Readout data from measuring devices:
········
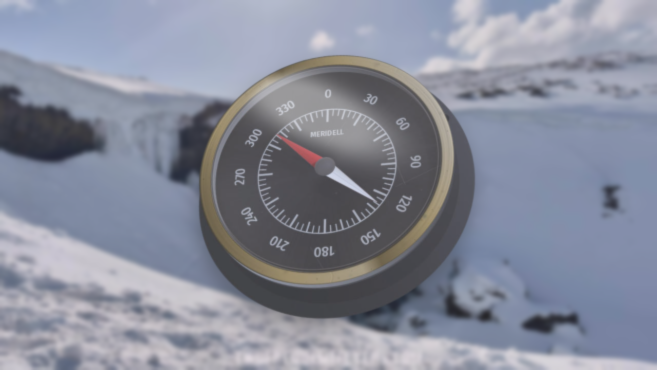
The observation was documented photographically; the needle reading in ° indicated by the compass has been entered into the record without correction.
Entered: 310 °
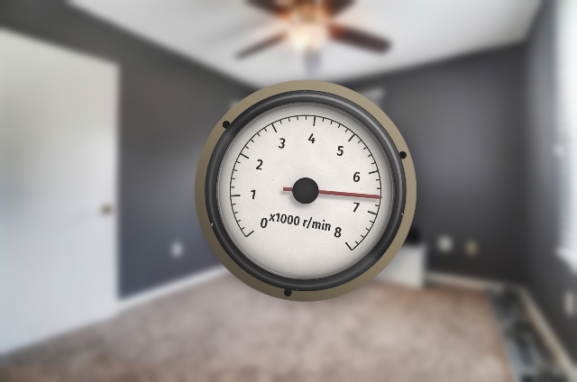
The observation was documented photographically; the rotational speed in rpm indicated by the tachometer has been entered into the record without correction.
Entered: 6600 rpm
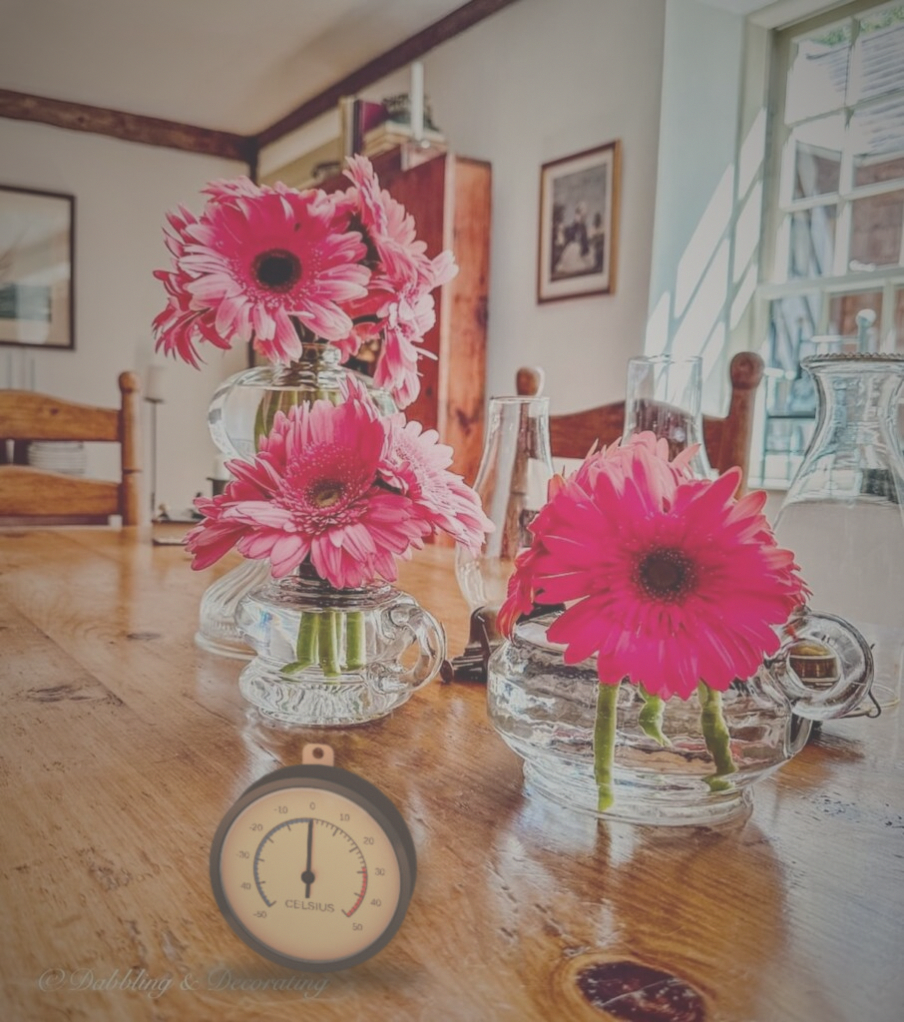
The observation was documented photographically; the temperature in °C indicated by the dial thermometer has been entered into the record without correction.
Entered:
········
**Work task**
Put every line of the listing above into a JSON list of strings, one string per line, with blank lines skipped and the pictures left out.

**Task answer**
[
  "The observation was documented photographically; the needle reading in ° indicated by the compass has been entered into the record without correction.",
  "Entered: 310 °",
  "The observation was documented photographically; the rotational speed in rpm indicated by the tachometer has been entered into the record without correction.",
  "Entered: 6600 rpm",
  "The observation was documented photographically; the temperature in °C indicated by the dial thermometer has been entered into the record without correction.",
  "Entered:"
]